Il "Mese della Partecipazione” per il secondo anno consecutivoè un'iniziativa che unisce assemblee di quartiere e incontri tematici. Quest'anno il tema è “Diritto e Legalità (nel 2014 “Giovani e Nuove Tecnologie”).

L’insieme degli eventi avrà inizio venerdì 30 ottobre con l’appuntamento “Libero Accesso alla Partecipazione per una Città Inclusiva”, con inizio alle ore 18 nella Sala Consiliare.

Silvia Casilio e Claudia Santoni, alle ore 21, presso la sala consiliare, interverranno sul tema "Trasformare partecipando. I diritti civili delle donne nella società e in famiglia":

 

il 19 maggio 1975 veniva introdotta nel nostro Paese la legge n. 151 che di fatto introduceva la riforma del diritto di famiglia. Basata sul principio di uguaglianza morale e giuridica dei coniugi  (art. 29 della Costituzione) la legge n. 151 estendeva finalmente alla moglie i diritti che fino a quel momento erano stati strettamente riconosciuti solo al marito.

Fino ad allora le norme che regolavano le relazioni tra i coniugi si basavano sul Codice Civile del 1942 che concepiva la famiglia fondata sulla subordinazione della moglie al marito, nei rapporti personali, patrimoniali, nelle relazioni di coppia e nei riguardi dei figli.

Ma come si era giunti a questa grande trasformazione? A spingere il legislatore e la politica a tradurre in legge le innovazioni contenute nel nuovo codice di famiglia furono movimenti e gruppi politici e sociali protagonisti di profondi processi di modernizzazione e secolarizzazione che attraversarono la società tra gli anni sessanta e settanta accelerandone la trasformazione.

La partecipazione di attori politici e sociali nuovi quali i giovani e le donne che irruppero sulla scena politica proprio negli anni sessanta con una forza e una voglia di protagonismo inedite furono uno dei motori dei grandi cambiamenti di quegli anni.
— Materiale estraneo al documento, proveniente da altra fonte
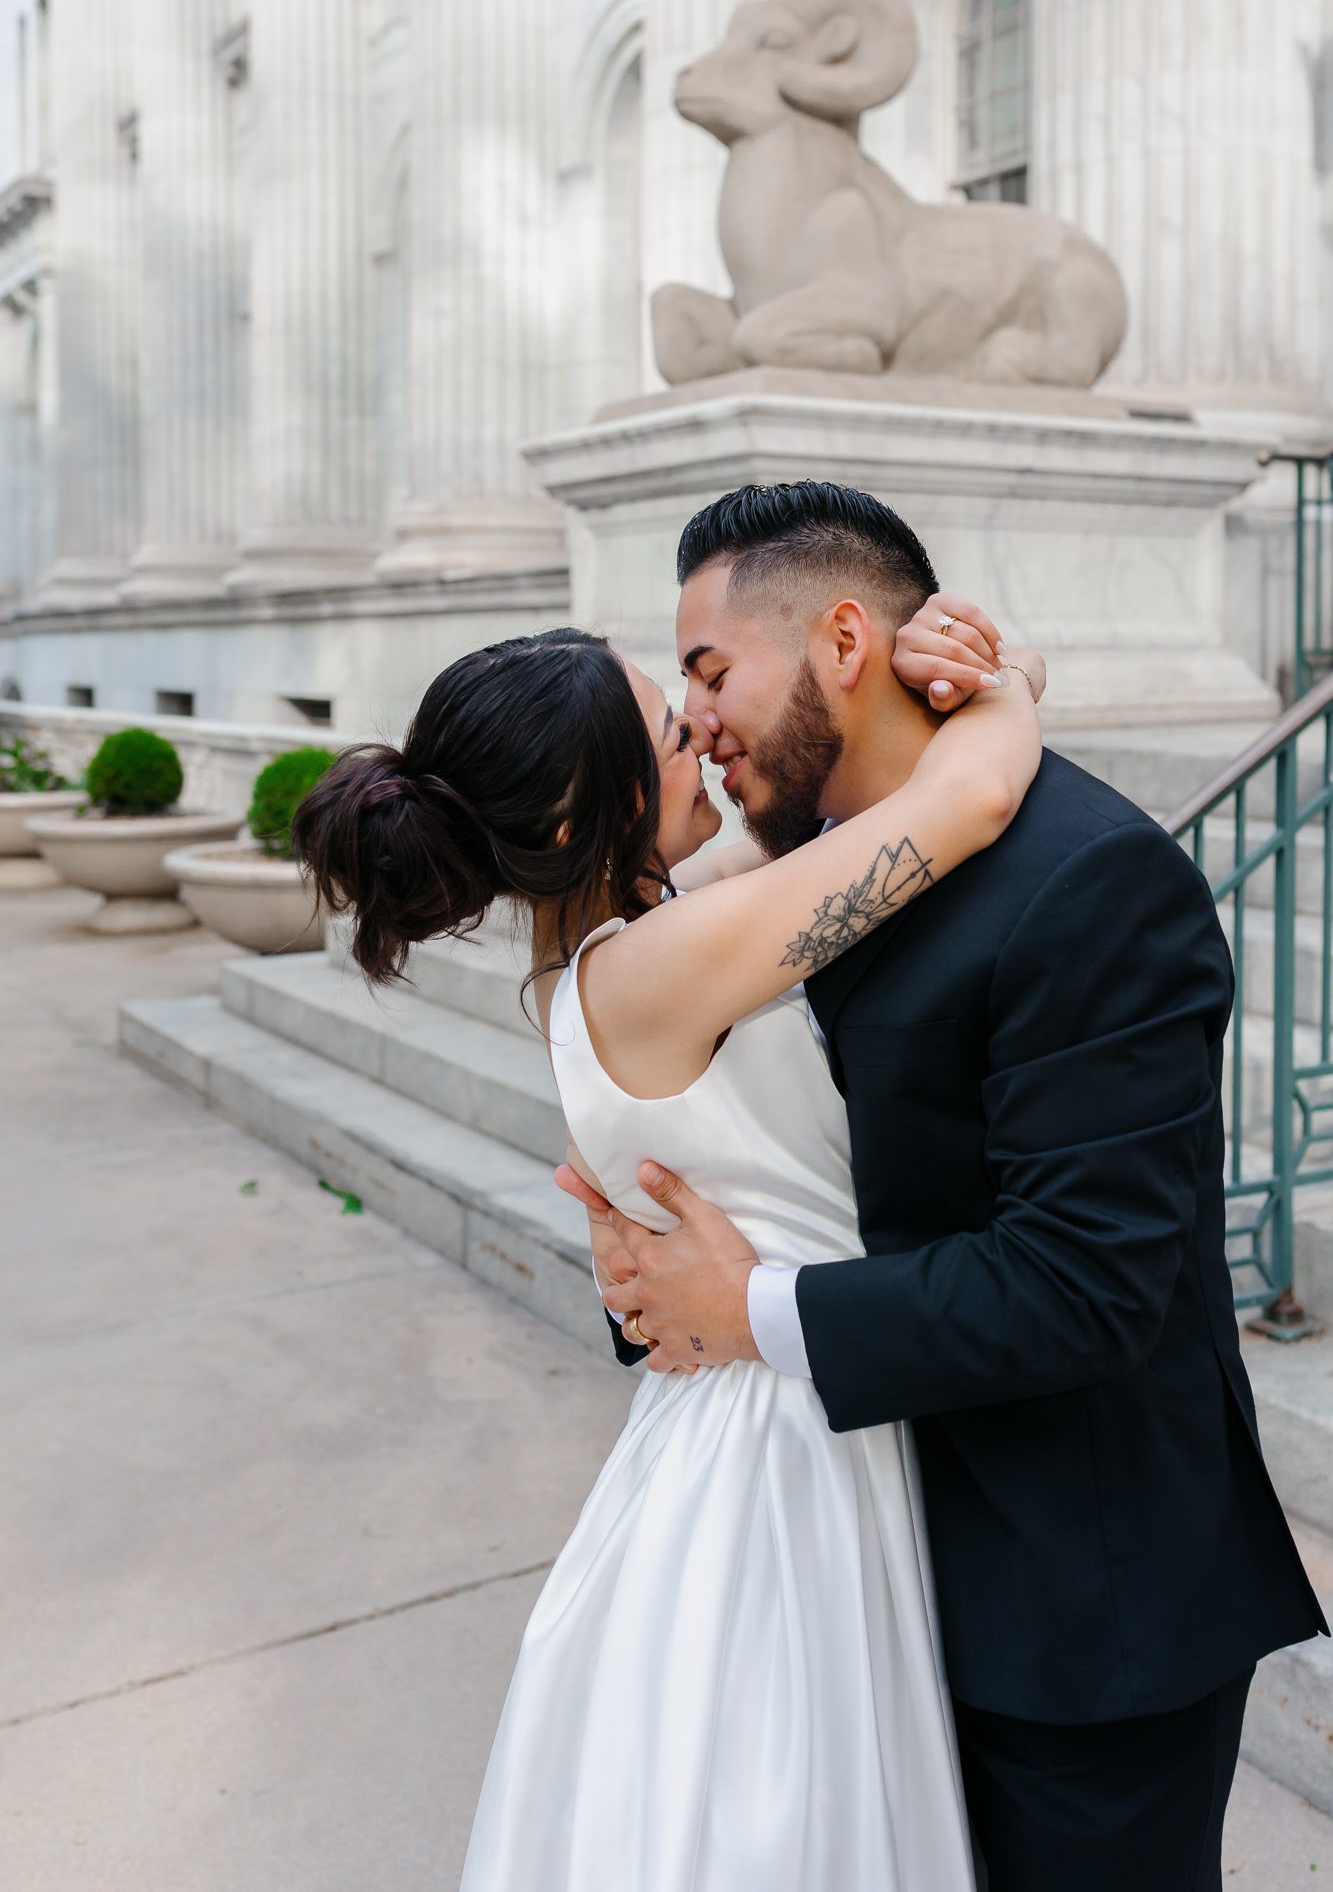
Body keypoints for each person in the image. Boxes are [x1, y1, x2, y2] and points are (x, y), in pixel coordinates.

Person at [559, 481, 1327, 1892]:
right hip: (858, 1580)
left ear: (845, 640)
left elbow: (1081, 1285)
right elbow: (774, 1174)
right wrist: (655, 1280)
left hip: (1071, 1616)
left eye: (711, 670)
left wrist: (751, 1307)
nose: (698, 715)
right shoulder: (795, 886)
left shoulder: (1087, 881)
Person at [290, 557, 1046, 1887]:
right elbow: (971, 799)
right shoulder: (658, 966)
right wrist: (1011, 684)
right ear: (594, 804)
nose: (697, 734)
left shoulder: (619, 952)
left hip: (754, 1403)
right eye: (664, 728)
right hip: (776, 1452)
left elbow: (826, 829)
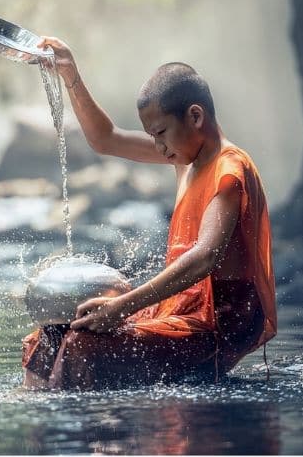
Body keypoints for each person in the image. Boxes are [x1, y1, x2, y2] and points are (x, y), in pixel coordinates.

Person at [22, 36, 277, 390]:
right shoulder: (184, 154)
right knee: (49, 335)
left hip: (217, 324)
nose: (158, 147)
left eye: (160, 133)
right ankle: (35, 418)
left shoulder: (228, 169)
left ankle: (92, 438)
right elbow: (106, 139)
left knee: (82, 345)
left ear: (195, 116)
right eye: (152, 136)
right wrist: (71, 76)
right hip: (179, 309)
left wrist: (122, 306)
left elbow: (205, 257)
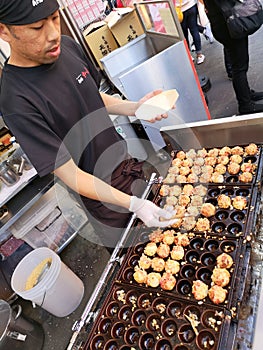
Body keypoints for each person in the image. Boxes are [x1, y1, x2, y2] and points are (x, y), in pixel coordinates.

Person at [0, 0, 178, 250]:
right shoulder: (16, 100)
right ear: (4, 31)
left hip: (130, 165)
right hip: (102, 198)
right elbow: (70, 174)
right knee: (137, 256)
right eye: (38, 27)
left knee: (175, 234)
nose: (53, 34)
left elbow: (91, 95)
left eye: (54, 18)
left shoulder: (68, 47)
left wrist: (135, 108)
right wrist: (133, 204)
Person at [203, 0, 263, 115]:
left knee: (240, 64)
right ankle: (245, 104)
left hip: (226, 25)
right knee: (239, 67)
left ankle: (247, 95)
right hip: (229, 27)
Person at [180, 0, 206, 64]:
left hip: (179, 11)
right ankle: (199, 55)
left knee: (184, 33)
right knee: (194, 30)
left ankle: (189, 56)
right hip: (191, 5)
In molti casi la cosiddetta società civile si dimostrò molto più avanzata di una classe dirigente e politica che allora come oggi sembrava e sembra impreparata a recepire le istanze di trasformazione che provenivano e provengono – mutatis mutandis – dai movimenti delle donne e da diversi settori di movimento.

Divorzio, diritto di famiglia, aborto hanno cambiato il volto della società: il modello della famiglia così come lo si intendeva fino agli anni settanta non esiste più e ha lasciato il posto ad un modello plurale che contiene in sé una moltitudine di realtà che aspettano da anni un riconoscimento giuridico.
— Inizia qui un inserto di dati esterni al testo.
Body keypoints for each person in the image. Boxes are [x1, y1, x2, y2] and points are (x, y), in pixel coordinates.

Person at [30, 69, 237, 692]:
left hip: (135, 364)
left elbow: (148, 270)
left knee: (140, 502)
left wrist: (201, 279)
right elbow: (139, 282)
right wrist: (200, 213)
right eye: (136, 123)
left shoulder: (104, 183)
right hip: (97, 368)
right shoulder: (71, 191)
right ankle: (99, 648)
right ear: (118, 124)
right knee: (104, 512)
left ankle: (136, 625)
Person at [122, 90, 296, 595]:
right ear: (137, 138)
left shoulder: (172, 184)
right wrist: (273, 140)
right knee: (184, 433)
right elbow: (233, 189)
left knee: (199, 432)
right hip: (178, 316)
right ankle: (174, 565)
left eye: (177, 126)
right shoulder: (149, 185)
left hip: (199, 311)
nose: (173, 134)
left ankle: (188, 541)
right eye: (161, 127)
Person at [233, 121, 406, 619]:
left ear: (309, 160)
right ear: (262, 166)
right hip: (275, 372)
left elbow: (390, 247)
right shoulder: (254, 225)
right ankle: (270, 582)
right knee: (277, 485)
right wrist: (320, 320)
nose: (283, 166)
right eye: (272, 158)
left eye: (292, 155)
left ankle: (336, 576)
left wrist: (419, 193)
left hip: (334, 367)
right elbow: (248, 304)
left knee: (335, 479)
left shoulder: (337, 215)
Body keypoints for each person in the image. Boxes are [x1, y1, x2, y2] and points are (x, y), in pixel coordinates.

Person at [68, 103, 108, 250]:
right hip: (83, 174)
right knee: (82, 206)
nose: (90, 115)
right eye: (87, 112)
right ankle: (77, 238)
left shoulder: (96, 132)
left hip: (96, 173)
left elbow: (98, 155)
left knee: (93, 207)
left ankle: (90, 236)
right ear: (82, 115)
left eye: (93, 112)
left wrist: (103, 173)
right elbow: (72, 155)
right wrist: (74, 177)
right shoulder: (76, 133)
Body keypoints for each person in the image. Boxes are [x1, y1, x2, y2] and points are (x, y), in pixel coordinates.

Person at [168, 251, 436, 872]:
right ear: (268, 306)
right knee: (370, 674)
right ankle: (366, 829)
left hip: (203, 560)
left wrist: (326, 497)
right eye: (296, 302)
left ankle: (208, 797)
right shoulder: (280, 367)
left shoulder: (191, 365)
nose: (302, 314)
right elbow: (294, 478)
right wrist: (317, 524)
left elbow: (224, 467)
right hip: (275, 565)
Questo è solo un esempio delle molte battaglie, delle numerose conquiste e delle altrettanto numerose sconfitte che hanno accompagnato il discorso sui diritti civili nel nostro Paese.

Il tema è ampio e complesso e gli interventi proposti cercheranno di ripercorrere da un punto di vista storico e sociologico le trasformazioni che portarono ad un allargamento dei diritti civili negli ultimi 40 anni con uno sguardo comparativo teso anche ad indagare da una parte altre realtà europee e dall'altra i ritardi che l'Italia registra ancora in questo campo.